What does the fascinating world of neuoscience tell us about free will? As Alfred Mele, the recent recipient of a major grant to do a scientific study of free will, says, everything depends on how you define "free will." Does it mean we have not only a body with a brain but a non-physical part of ourselves called the soul or mind? In answering affirmatively to such a question, it seems to me that we have to rely on more than reason.
Michael Gassaniga, a neuroscientist, apparently believes that free will involves a spiritual (non-material) element: "some secret stuff that is you." Mele and many others may disagree with this, and the scientific question remains an open one: does the brain work in such a way that choice is facilitated? (Unknown) Do we need a non-material essence to exercise our will? (Probably not) Are we capable of having thoughts and making choices independent of any physical process? (Apprently not).

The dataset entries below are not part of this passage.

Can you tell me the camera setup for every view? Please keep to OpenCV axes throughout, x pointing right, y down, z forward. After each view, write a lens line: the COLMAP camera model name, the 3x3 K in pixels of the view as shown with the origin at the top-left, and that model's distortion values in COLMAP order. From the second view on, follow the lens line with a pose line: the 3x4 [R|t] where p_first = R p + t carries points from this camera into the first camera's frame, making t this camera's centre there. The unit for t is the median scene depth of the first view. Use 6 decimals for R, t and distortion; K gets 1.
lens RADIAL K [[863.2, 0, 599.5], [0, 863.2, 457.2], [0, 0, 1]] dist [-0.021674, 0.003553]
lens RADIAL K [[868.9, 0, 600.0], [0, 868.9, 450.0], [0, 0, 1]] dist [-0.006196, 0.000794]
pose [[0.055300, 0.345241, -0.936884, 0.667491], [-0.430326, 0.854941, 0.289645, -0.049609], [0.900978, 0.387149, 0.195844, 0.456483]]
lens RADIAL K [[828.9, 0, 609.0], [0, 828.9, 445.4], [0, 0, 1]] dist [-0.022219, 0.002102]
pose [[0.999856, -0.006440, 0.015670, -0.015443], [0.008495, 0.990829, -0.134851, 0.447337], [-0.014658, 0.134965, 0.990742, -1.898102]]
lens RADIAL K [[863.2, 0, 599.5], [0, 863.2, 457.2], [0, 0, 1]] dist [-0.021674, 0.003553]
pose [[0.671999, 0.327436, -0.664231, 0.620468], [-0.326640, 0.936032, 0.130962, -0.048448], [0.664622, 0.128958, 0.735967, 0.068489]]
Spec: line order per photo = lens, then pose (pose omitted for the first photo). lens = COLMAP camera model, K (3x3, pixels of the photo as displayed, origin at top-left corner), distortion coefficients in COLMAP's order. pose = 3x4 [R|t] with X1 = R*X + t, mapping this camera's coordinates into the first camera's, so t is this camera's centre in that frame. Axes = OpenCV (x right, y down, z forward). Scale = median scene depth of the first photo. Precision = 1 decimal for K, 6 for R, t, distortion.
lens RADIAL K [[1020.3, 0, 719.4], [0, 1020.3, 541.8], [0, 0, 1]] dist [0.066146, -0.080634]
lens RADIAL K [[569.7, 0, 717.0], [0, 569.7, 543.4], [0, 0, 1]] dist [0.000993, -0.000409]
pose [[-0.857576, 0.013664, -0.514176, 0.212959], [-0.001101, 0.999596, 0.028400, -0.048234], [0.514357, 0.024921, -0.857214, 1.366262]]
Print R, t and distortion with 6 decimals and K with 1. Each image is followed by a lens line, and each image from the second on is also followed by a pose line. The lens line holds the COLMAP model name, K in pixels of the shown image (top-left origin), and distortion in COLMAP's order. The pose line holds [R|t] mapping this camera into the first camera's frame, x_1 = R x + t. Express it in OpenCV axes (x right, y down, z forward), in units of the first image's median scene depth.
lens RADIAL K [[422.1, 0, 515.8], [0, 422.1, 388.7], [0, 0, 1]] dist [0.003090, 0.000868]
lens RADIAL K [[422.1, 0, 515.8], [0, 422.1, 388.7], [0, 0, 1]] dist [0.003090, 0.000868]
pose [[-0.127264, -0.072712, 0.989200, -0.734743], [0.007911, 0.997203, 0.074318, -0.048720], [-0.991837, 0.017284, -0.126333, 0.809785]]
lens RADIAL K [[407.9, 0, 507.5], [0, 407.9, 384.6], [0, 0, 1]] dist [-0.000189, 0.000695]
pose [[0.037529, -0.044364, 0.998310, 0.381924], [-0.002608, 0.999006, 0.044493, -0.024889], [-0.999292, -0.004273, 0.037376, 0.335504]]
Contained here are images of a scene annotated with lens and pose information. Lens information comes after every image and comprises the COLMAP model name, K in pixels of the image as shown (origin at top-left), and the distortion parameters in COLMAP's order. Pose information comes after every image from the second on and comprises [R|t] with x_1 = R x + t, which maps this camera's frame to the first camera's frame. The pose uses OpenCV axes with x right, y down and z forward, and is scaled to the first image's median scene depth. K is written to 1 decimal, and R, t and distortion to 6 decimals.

So there is no free will if you are a neuroscientist who is limited to studying the brain without considering other realities. But, as one who needs to read much more on this topic, who knows much less than it seems I do, I would say that the will is related to the soul or true self, and that the self, which is comprised of feelings and thoughts--has its own reality, independent of the body.
And I doubt if science can ever silence all the thinkers of the past who would agree with the witticism once made by I. B. Singer: "You have to believe in free will; you have no choice." Why? Because the reality of the self, not to mention the complexity of decision-making, is infinitely more mysterious than a single, rational, scientific answer--especially one reduced to 66 pages, plus notes--can hope to provide. We need to understand feelingly.